Birdine was also a member of the Tennessee Titans, Denver Broncos, San Francisco 49ers and Edmonton Eskimos.

==Early life==
Birdine was a two-sport letterman at Eisenhower High School in Lawton, Oklahoma. Birdine competed in football and track during his prep career and received consensus All-state honors as a senior and totaled 147 tackles, eight sacks and 24 tackles for losses in his final two seasons. He compiled 81 tackles, 14 stops for losses, four sacks, three fumble recoveries and one blocked punt as a senior. He competed in shot put and discus on the school's track team.

==College career==
Birdine played 41 career games (14 starts) at the University of Oklahoma, where he totaled 103 tackles (61 solo), 14.5 sacks, four forced fumbles, one fumble recovery, one interception and seven pass breakups. He was a part of Oklahoma’s 2003 and 2004 teams that played in the BCS National Championship Game (Sugar Bowl) in 2003 vs. LSU and (Orange Bowl in 2004 vs. USC). He achieved notoriety prior to the 2005 Orange Bowl by opining that USC's offense (which was to score 55 points in the game) was merely "average". He played 14 games (13 starts) as a senior, posting 39 tackles, 3.5 sacks, one forced fumble and two pass breakups. Me missed the 2005 regular season due to a torn left biceps muscle but returned to play in the Holiday Bowl against Oregon. He played all 13 games (0 starts) as a sophomore and registered career highs in tackles (40), tackles for losses (11), sacks (7), pass breakups (4) and forced fumbles (2) to go along with a fumble recovery. As a redshirt freshman, he played all 14 games (1 start), totaling 24 tackles (15 solo), four sacks, one forced fumble and his only career interception.

==Professional career==
Birdine measured 6-3½, 261 pounds, and ran a 4.76 40-yard dash, did 21 reps of 225 pounds on the bench press.
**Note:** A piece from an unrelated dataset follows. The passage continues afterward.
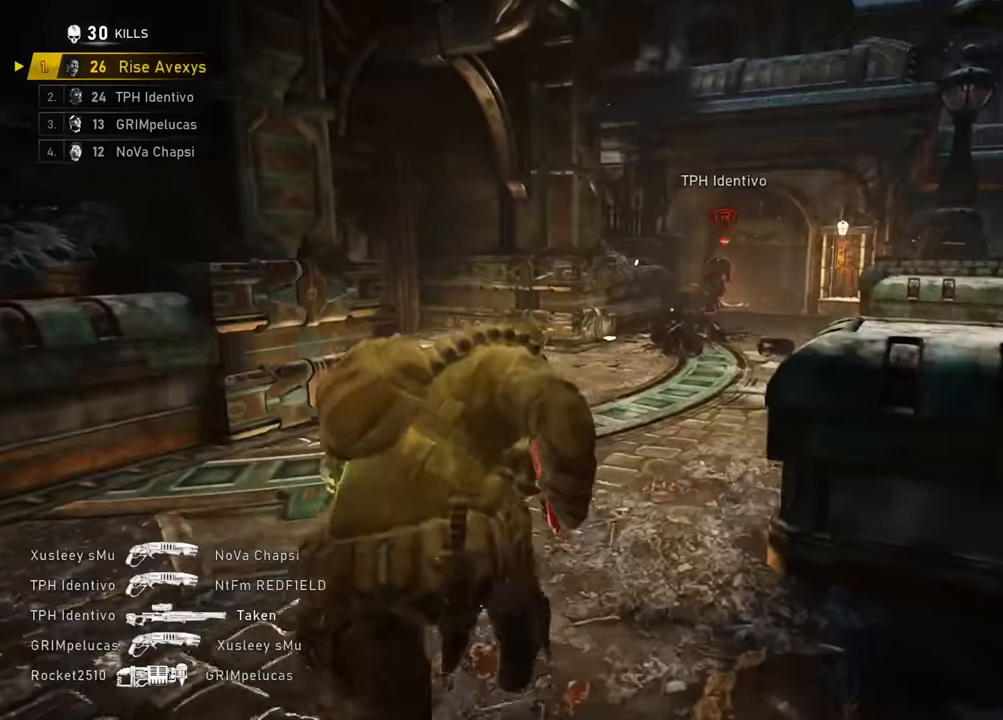
{"buttons": ["A"], "left_stick": "up-right", "right_stick": "center", "events": [[100, "left_stick", "up-right"]]}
At his Pro day he did the 20-yard Shuttle in 4.52 seconds and the Three-Cone drill in 7.47 seconds.

===Green Bay Packers===
After going undrafted in the 2007 NFL draft, Birdine signed with the Green Bay Packers on May 4, 2007. He was waived on September 1, 2007.

===Tennessee Titans===
Birdine was signed to the Tennessee Titans' practice squad on September 4, 2007, then signed by Denver November 6, 2007. Was later re-signed by the Titans for the 2009 season.

===Post-football career===
Birdine currently works for Homes by Taber Oklahoma City, OK as a construction project manager.

==Personal life==
Birdine is the half-brother of former NFL linebacker Jason Gildon.